Tengo 37 años y llevo divorciada desde hace diez. Mi exmarido me engañó, nunca lo perdoné y ahora vive con su nueva pareja. Esa mujer quedó embarazada, tuvo al niño y después se casaron, así que dejé de hablarle por completo y no sé qué pasa en su vida.
Mi sueldo está bastante bien y, de hecho, hace poco vendí la casa que heredé de mi abuela en la zona de Chamberí. Con ese dinero en la cuenta me siento segura. Entonces, la semana pasada, de golpe, mi ex apareció en la puerta de mi piso en el centro de Madrid. No lo veía desde hace años y, aunque me sorprendió, él fue quien empezó a hablar. Me soltó que a su hijo, el de su segunda esposa, le han diagnosticado cáncer y que el tratamiento va a costar un ojo de la cara. Él y su mujer no tienen mucho cash, así que decidió venir a pedirme ayuda.

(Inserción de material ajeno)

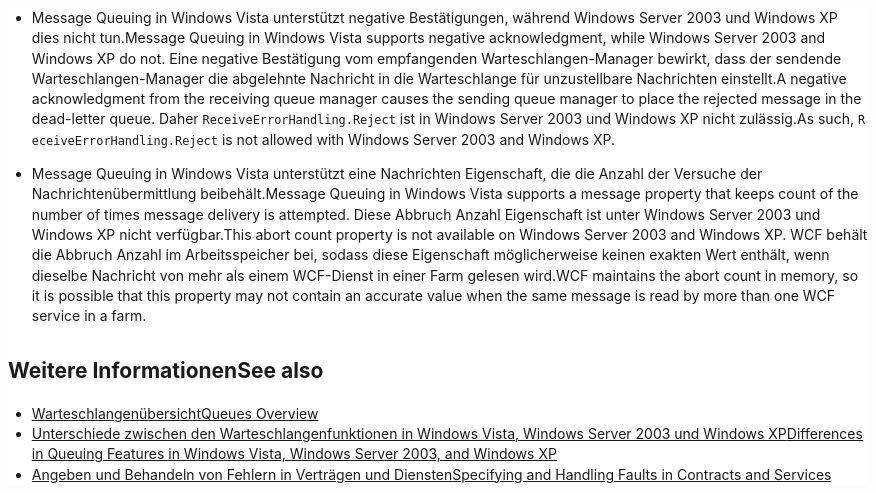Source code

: - <span data-ttu-id="59869-230">Message Queuing in Windows Vista unterstützt negative Bestätigungen, während Windows Server 2003 und Windows XP dies nicht tun.</span><span class="sxs-lookup"><span data-stu-id="59869-230">Message Queuing in Windows Vista supports negative acknowledgment, while Windows Server 2003 and Windows XP do not.</span></span> <span data-ttu-id="59869-231">Eine negative Bestätigung vom empfangenden Warteschlangen-Manager bewirkt, dass der sendende Warteschlangen-Manager die abgelehnte Nachricht in die Warteschlange für unzustellbare Nachrichten einstellt.</span><span class="sxs-lookup"><span data-stu-id="59869-231">A negative acknowledgment from the receiving queue manager causes the sending queue manager to place the rejected message in the dead-letter queue.</span></span> <span data-ttu-id="59869-232">Daher `ReceiveErrorHandling.Reject` ist in Windows Server 2003 und Windows XP nicht zulässig.</span><span class="sxs-lookup"><span data-stu-id="59869-232">As such, `ReceiveErrorHandling.Reject` is not allowed with Windows Server 2003 and Windows XP.</span></span>  
  
- <span data-ttu-id="59869-233">Message Queuing in Windows Vista unterstützt eine Nachrichten Eigenschaft, die die Anzahl der Versuche der Nachrichtenübermittlung beibehält.</span><span class="sxs-lookup"><span data-stu-id="59869-233">Message Queuing in Windows Vista supports a message property that keeps count of the number of times message delivery is attempted.</span></span> <span data-ttu-id="59869-234">Diese Abbruch Anzahl Eigenschaft ist unter Windows Server 2003 und Windows XP nicht verfügbar.</span><span class="sxs-lookup"><span data-stu-id="59869-234">This abort count property is not available on Windows Server 2003 and Windows XP.</span></span> <span data-ttu-id="59869-235">WCF behält die Abbruch Anzahl im Arbeitsspeicher bei, sodass diese Eigenschaft möglicherweise keinen exakten Wert enthält, wenn dieselbe Nachricht von mehr als einem WCF-Dienst in einer Farm gelesen wird.</span><span class="sxs-lookup"><span data-stu-id="59869-235">WCF maintains the abort count in memory, so it is possible that this property may not contain an accurate value when the same message is read by more than one WCF service in a farm.</span></span>  
  
## <a name="see-also"></a><span data-ttu-id="59869-236">Weitere Informationen</span><span class="sxs-lookup"><span data-stu-id="59869-236">See also</span></span>

- [<span data-ttu-id="59869-237">Warteschlangenübersicht</span><span class="sxs-lookup"><span data-stu-id="59869-237">Queues Overview</span></span>](queues-overview.md)
- [<span data-ttu-id="59869-238">Unterschiede zwischen den Warteschlangenfunktionen in Windows Vista, Windows Server 2003 und Windows XP</span><span class="sxs-lookup"><span data-stu-id="59869-238">Differences in Queuing Features in Windows Vista, Windows Server 2003, and Windows XP</span></span>](diff-in-queue-in-vista-server-2003-windows-xp.md)
- [<span data-ttu-id="59869-239">Angeben und Behandeln von Fehlern in Verträgen und Diensten</span><span class="sxs-lookup"><span data-stu-id="59869-239">Specifying and Handling Faults in Contracts and Services</span></span>](../specifying-and-handling-faults-in-contracts-and-services.md)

Yo tengo el dinero, claro, porque acabo de recibir la venta de la casa, y él lo supo al instante, por lo que vino a suplicarme la pasta. Todo llegó en el momento justo, como si el destino le hiciera un guiño. Yo todavía no había decidido para qué iba a usarlo; estaba pensando en pillarme un coche buenazo, aunque todavía tengo que aprender a manejar y el tiempo me falta. Pero la cantidad es buena y no me apetece desprenderme de ella ahora. Me pregunto si me lo prestaría si yo estuviera enferma dudo mucho.
¡No tienes idea de lo desgranados que estamos! me dice, como si nunca le importaran mis sentimientos, ni los de su esposa. Hace años me cambió de posición sin pensarlo dos veces, y en el divorcio dividimos todo a la mitad. Él aseguraba que todo serviría a su nueva familia y hasta quería que le devolviera el piso que había comprado antes de casarme. Eso me salvó. ¡Qué infeliz estaba! Y ahora vuelve con sus cuentos de mis sentimientos.
Me propone que le muestre los documentos médicos, pero a mí no me sirve de nada; no pienso ni pensar en eso, aunque él jure que lo devolverá todo. El niño todavía necesita rehabilitación, y eso cuesta un dineral. La verdad, dudo que recupere nada.
¿Por qué no pides un préstamo al banco? le contesté sin pelos en la lengua. Le dije eso a cara y él se puso a gritar, ofreciendo hasta arrodillarse, pero yo no voy a humillarme. No quiero volver a verle, me traicionó cuando más lo necesitaba. Que se largue. Él dice que volverá cuando me haya calmado y meditado, pero no hay nada que meditar.
Se puede decir que no tengo remedio, pero lo que sí es claro es que quiero manejar mi pasta yo misma y no compartirla con quien no la merezca. Después de la conversación me siento un poco mal, pero no le voy a ayudar; será una lección para él y un pago por sus pecados.